Extracted records -
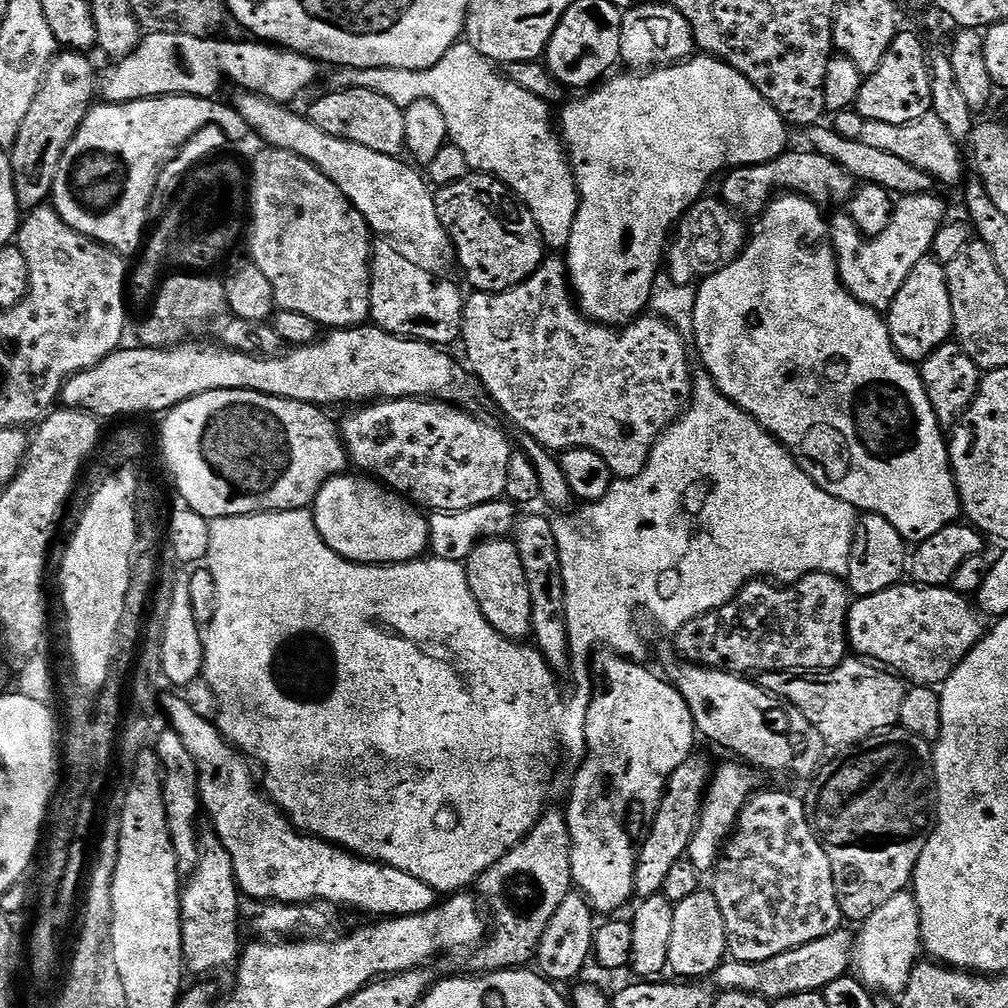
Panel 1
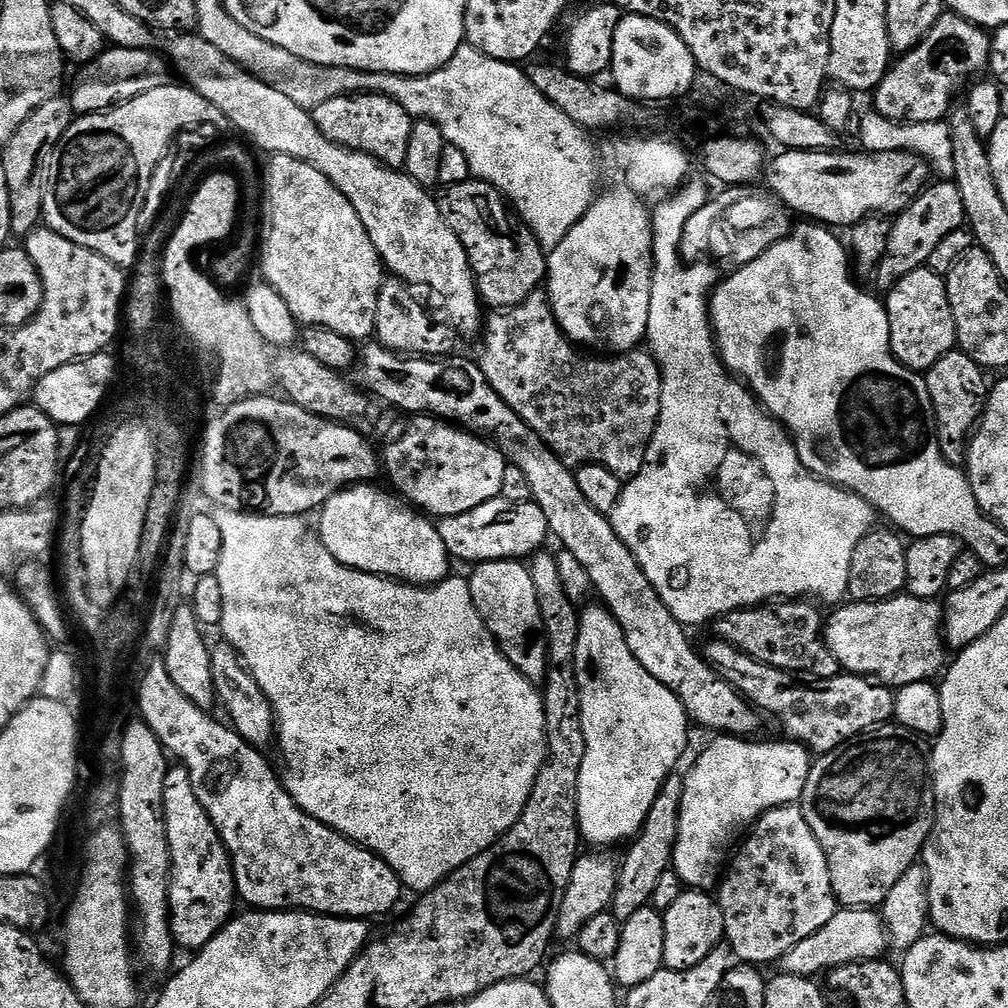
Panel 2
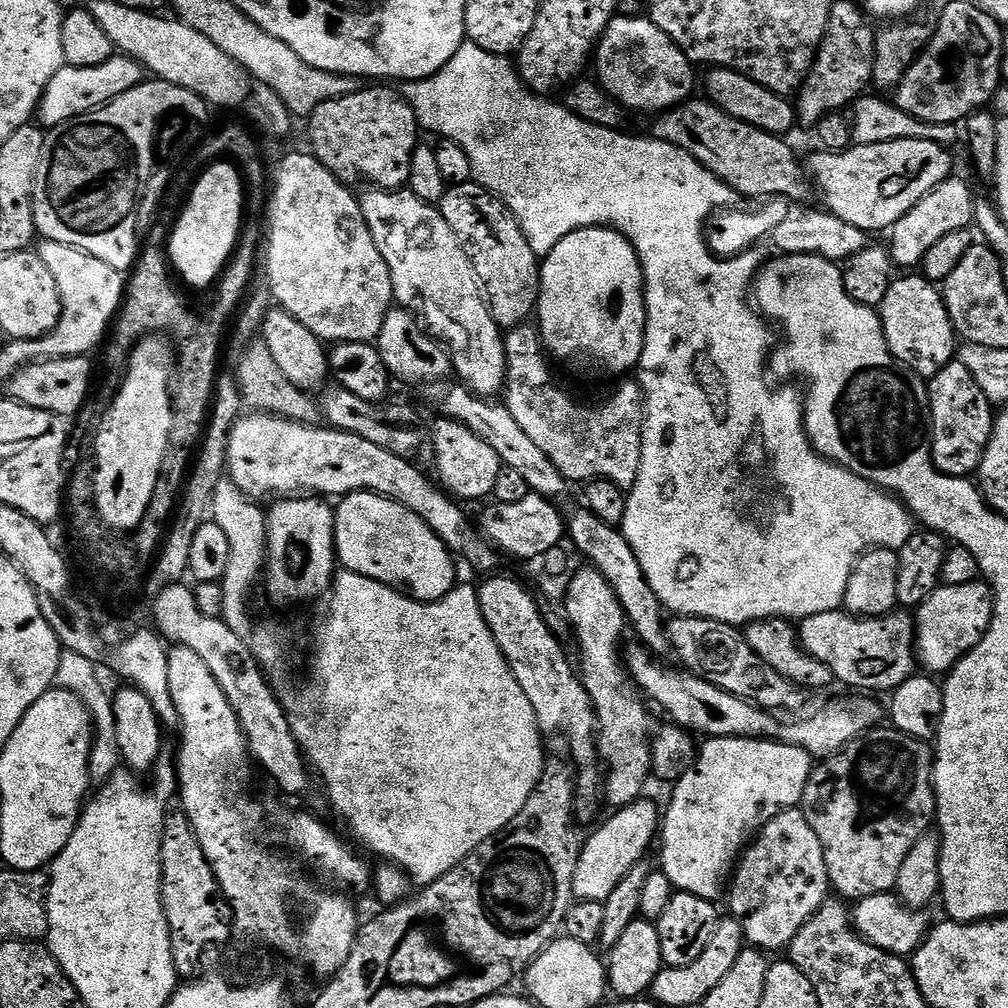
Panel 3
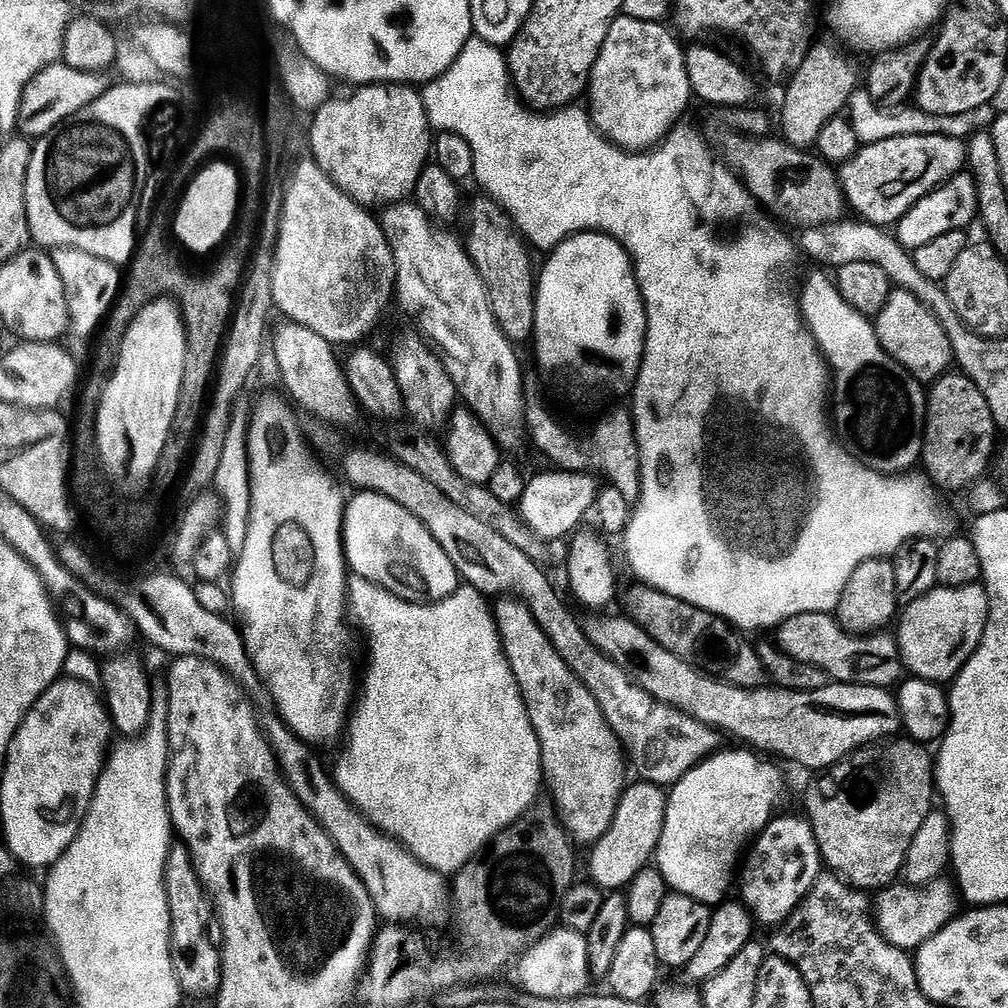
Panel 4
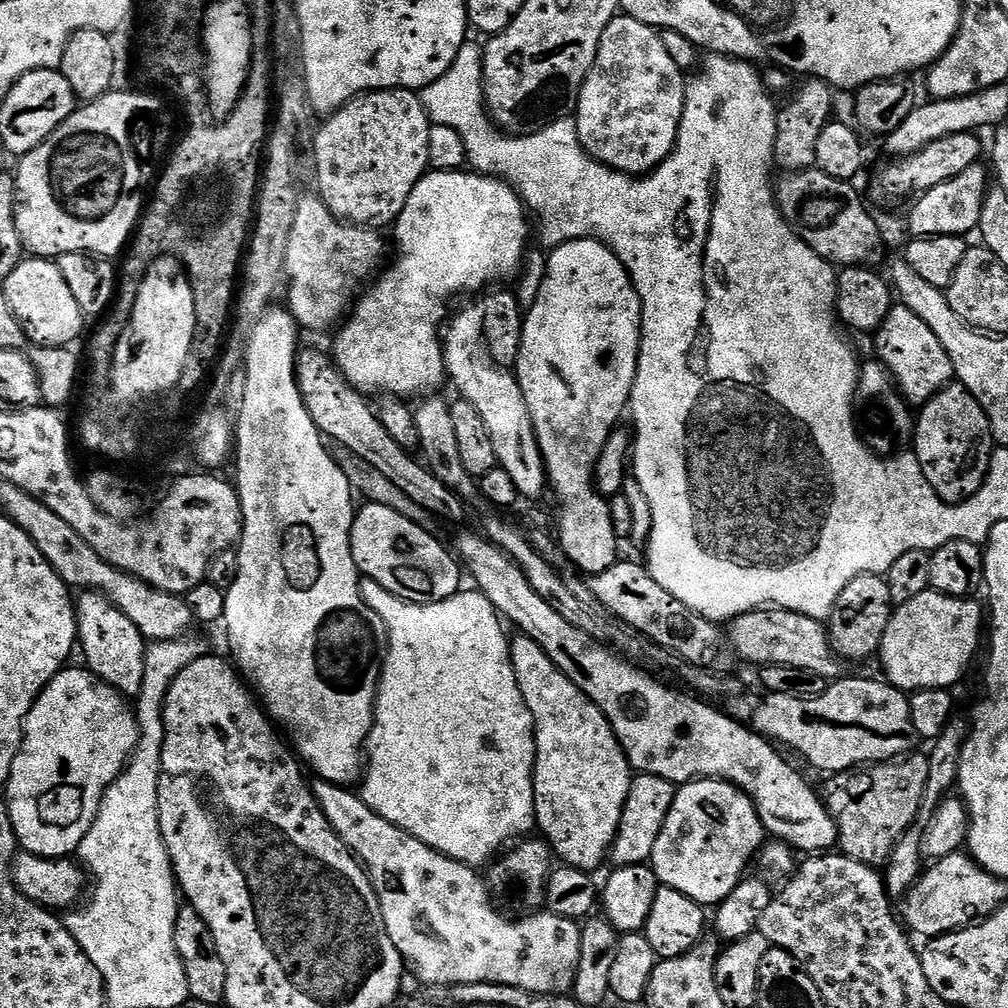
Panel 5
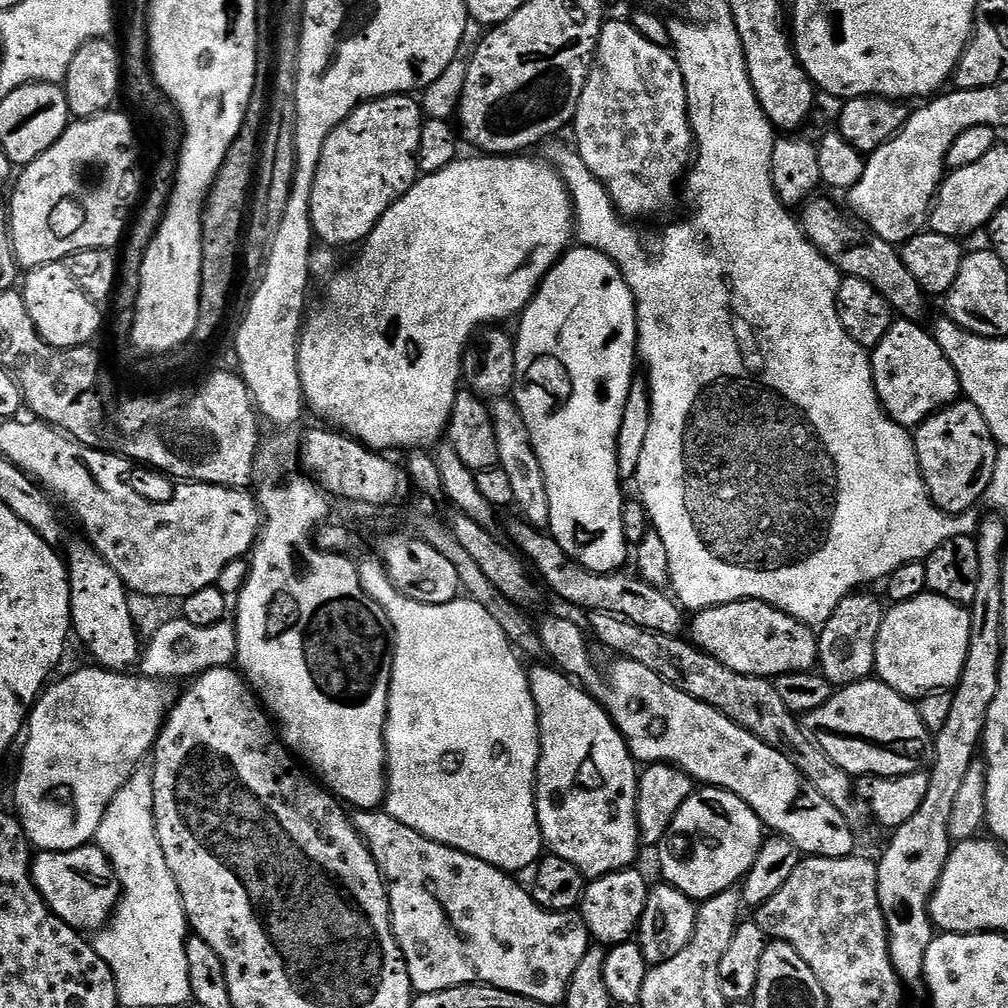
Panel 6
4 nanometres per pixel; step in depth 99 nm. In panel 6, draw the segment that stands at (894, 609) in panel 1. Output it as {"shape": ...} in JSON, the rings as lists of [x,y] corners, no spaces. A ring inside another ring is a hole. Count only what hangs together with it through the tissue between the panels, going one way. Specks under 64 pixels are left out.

Problem to work on - Take the entries above and restate them word for word, minus their images.

Reply -
Panel 1
Panel 2
Panel 3
Panel 4
Panel 5
Panel 6
4 nanometres per pixel; step in depth 99 nm. In panel 6, draw the segment that stands at (894, 609) in panel 1. Output it as {"shape": ...} in JSON, the rings as lists of [x,y] corners, no spaces. A ring inside another ring is a hole. Count only what hangs together with it through the tissue between the panels, going one way. Specks under 64 pixels are left out.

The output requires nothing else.